Rubèn vivrà tutta la sua infanzia e giovinezza negli orfanotrofi della Russia sovietica in condizioni pessime e con il terrore che una volta maggiorenne, sarebbe finito in un ospizio, dove sarebbe morto nel giro di pochi giorni. Gallego ci finisce in ospizio, ma ne esce anche e poi riesce pure a ritorvare la madre, a sposarsi, ad avere figli, a scrivere questo libro. Metterà "nero su bianco" la sua vita e riuscirà a vincere uno dei premi letterari più importanti in Russia.

"Mi auguro sinceramente, desidero con tutte le mie forze che il mio periodo nero continui il più possibile, che non diventi bianco.
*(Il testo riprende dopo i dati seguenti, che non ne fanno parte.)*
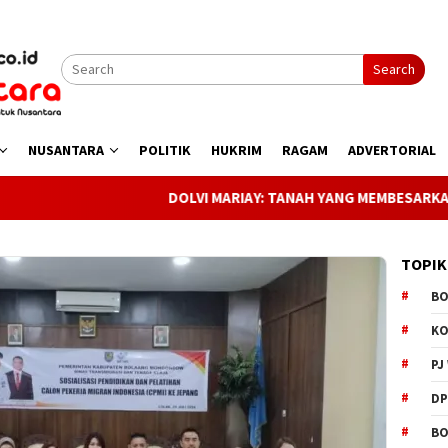
Search
NUSANTARA
POLITIK
HUKRIM
RAGAM
ADVERTORIAL
DOLVI MARIAY: TANAH YANG MEMBESARKAN KITA, KINI
TOPIK
B
K
PJ
D
BO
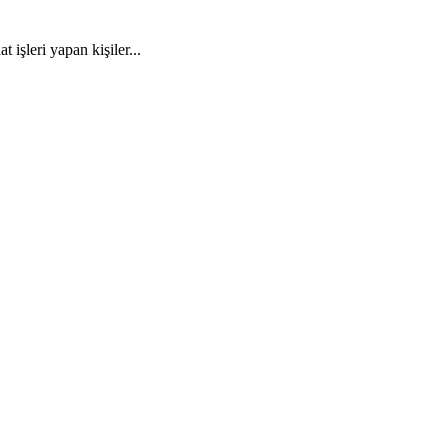
 işleri yapan kişiler...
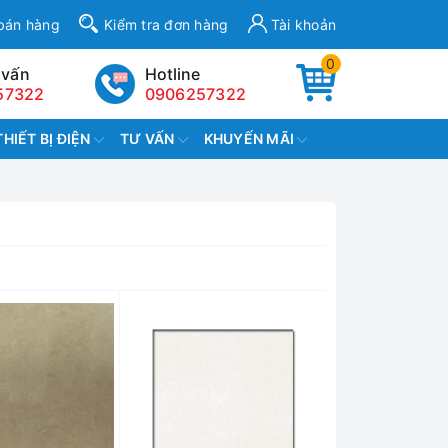
bán hàng
Kiểm tra đơn hàng
Tài khoản
0
 vấn
Hotline
57322
0906257322
THIẾT BỊ ĐIỆN
TƯ VẤN
KHUYẾN MÃI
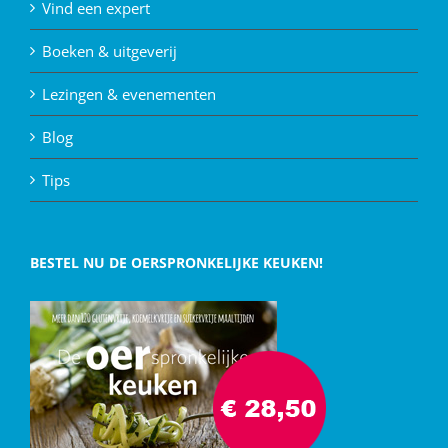
Vind een expert
Boeken & uitgeverij
Lezingen & evenementen
Blog
Tips
BESTEL NU DE OERSPRONKELIJKE KEUKEN!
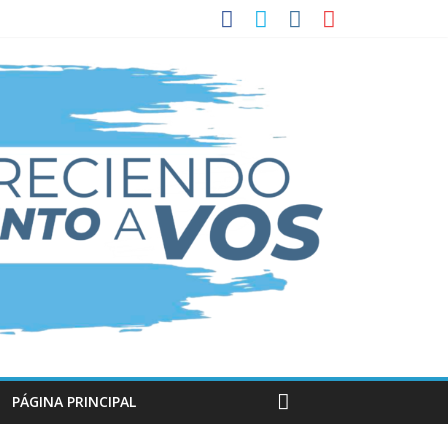
PÁGINA PRINCIPAL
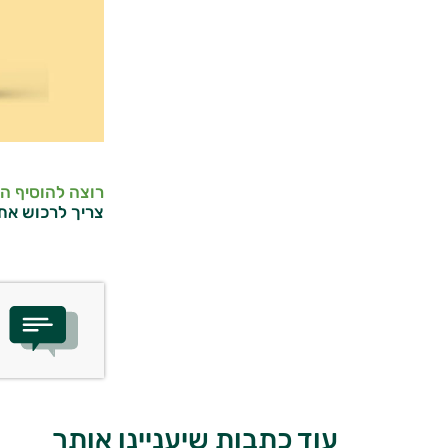
רוצה להוסיף ה
צריך לרכוש את
עוד כתבות שיעניינו אותך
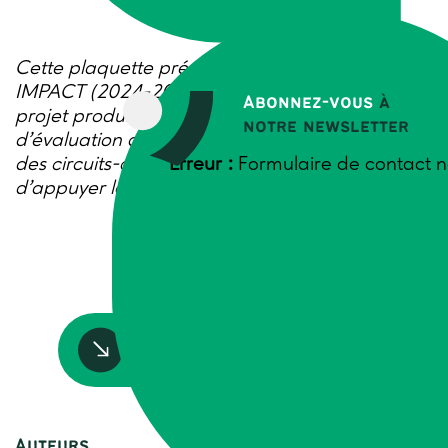
Cette plaquette présente le projet interonvar
IMPACT (2024-2025) piloté par Trame. Ce
Abonnez-vous
à
projet produit et teste des méthodes
notre newsletter
d’évaluation d’impact économique et territorial
des circuits-courts de proximité (CCP), afin
Erreur :
Formulaire de contact n
d’appuyer la relocalisation de l’alimentation.
Accédez à la ressource
Auteurs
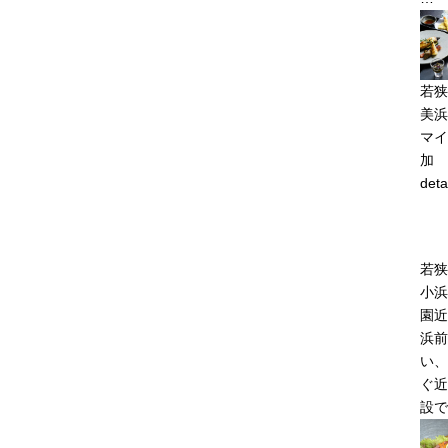
若狭
美浜
マイ
加
deta
若狭
小浜
園近
浜前
い、
ぐ近
設で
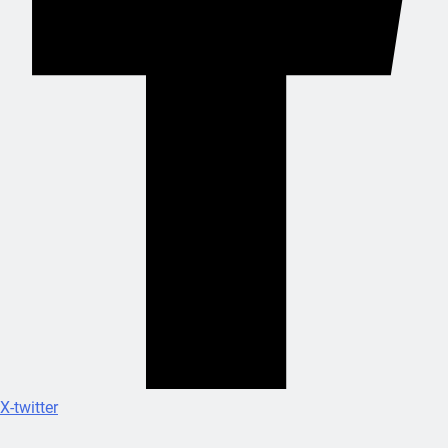
X-twitter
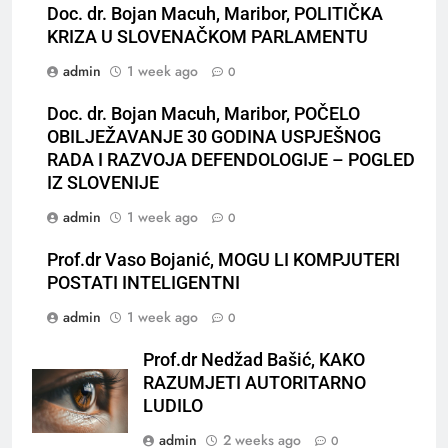
Doc. dr. Bojan Macuh, Maribor, POLITIČKA
KRIZA U SLOVENAČKOM PARLAMENTU
admin
1 week ago
0
Doc. dr. Bojan Macuh, Maribor, POČELO
OBILJEŽAVANJE 30 GODINA USPJEŠNOG
RADA I RAZVOJA DEFENDOLOGIJE – POGLED
IZ SLOVENIJE
admin
1 week ago
0
Prof.dr Vaso Bojanić, MOGU LI KOMPJUTERI
POSTATI INTELIGENTNI
admin
1 week ago
0
Prof.dr Nedžad Bašić, KAKO
RAZUMJETI AUTORITARNO
LUDILO
admin
2 weeks ago
0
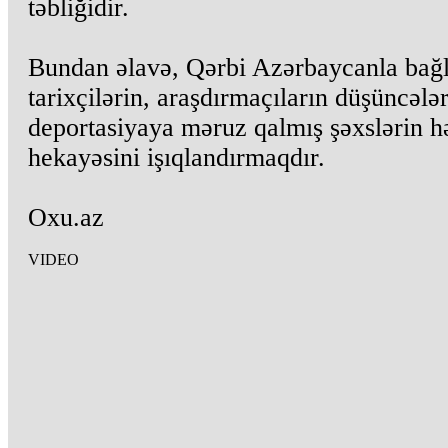
təbliğidir.
Bundan əlavə, Qərbi Azərbaycanla bağl
tarixçilərin, araşdırmaçıların düşüncələr
deportasiyaya məruz qalmış şəxslərin h
hekayəsini işıqlandırmaqdır.
Oxu.az
VIDEO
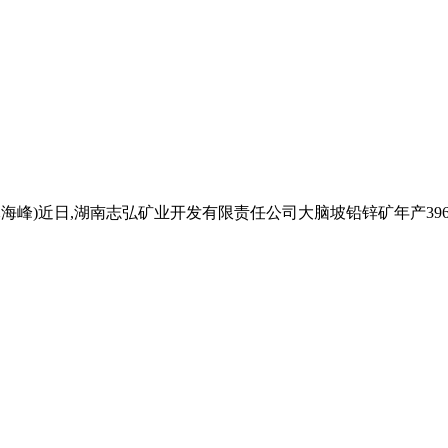
怡 麻海峰)近日,湖南志弘矿业开发有限责任公司大脑坡铅锌矿年产3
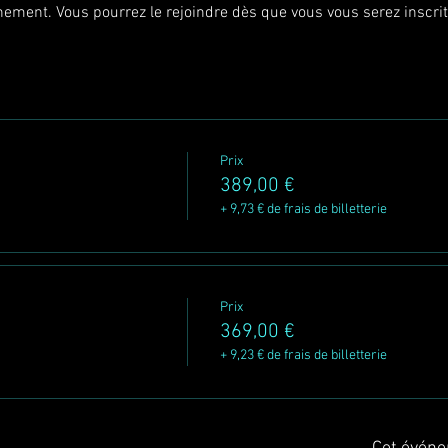
énement. Vous pourrez le rejoindre dès que vous vous serez inscri
Prix
389,00 €
+ 9,73 € de frais de billetterie
Prix
369,00 €
+ 9,23 € de frais de billetterie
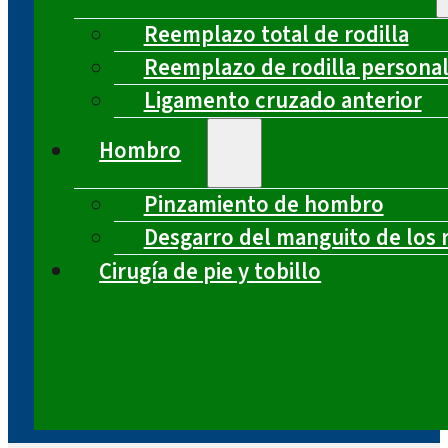
Reemplazo total de rodilla
Reemplazo de rodilla persona
Ligamento cruzado anterior
Hombro
Pinzamiento de hombro
Desgarro del manguito de los 
Cirugía de pie y tobillo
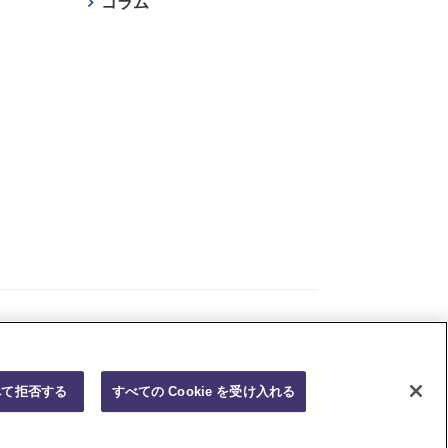
コラム
SHARE ON
べて拒否する
すべての Cookie を受け入れる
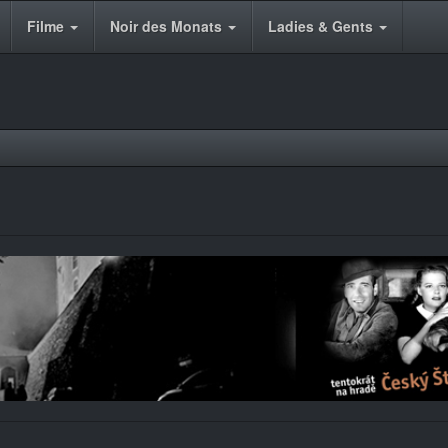
Filme
Noir des Monats
Ladies & Gents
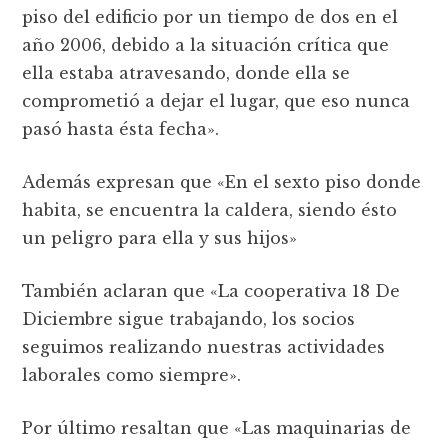
piso del edificio por un tiempo de dos en el
año 2006, debido a la situación crítica que
ella estaba atravesando, donde ella se
comprometió a dejar el lugar, que eso nunca
pasó hasta ésta fecha».
Además expresan que «En el sexto piso donde
habita, se encuentra la caldera, siendo ésto
un peligro para ella y sus hijos»
También aclaran que «La cooperativa 18 De
Diciembre sigue trabajando, los socios
seguimos realizando nuestras actividades
laborales como siempre».
Por último resaltan que «Las maquinarias de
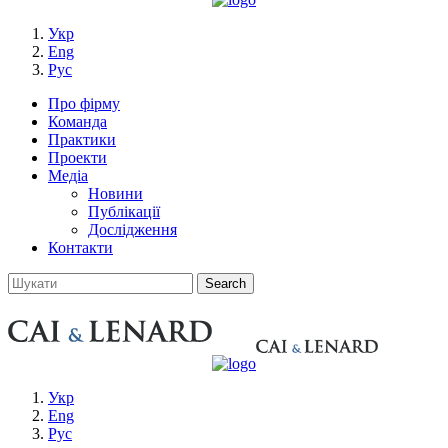
Укр
Eng
Рус
Про фірму
Команда
Практики
Проекти
Медіа
Новини
Публікації
Дослідження
Контакти
Укр
Eng
Рус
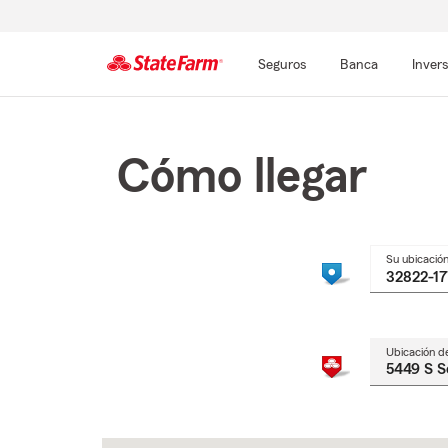
Seguros
Banca
Inver
Comienzo
del
contenido
Cómo llegar
principal
Su ubicació
Ubicación d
Non mi piace il bianco. Il bianco è il colore del l’impotenza e della dannazione, il colore del soffitto d’ospedale e delle sue lenzuola. Cura e tutela garantite, silenzio e quiete: il nulla. Il nulla della vita d’ospedale che scorre all’infinito.
Il nero è il colore della lotta e della speranza. Il colore del cielo notturno, lo sfondo fermo e nitido dei sogni, delle brevi pause fra gli intervalli diurni, bianchi e sterminati, delle infermità fisiche. E il colore del sogno e della fiaba, il colore del mondo dietro le palpebre chiuse. Il colore della libertà, il colore che ho scelto per la mia sedia a rotelle elettrica."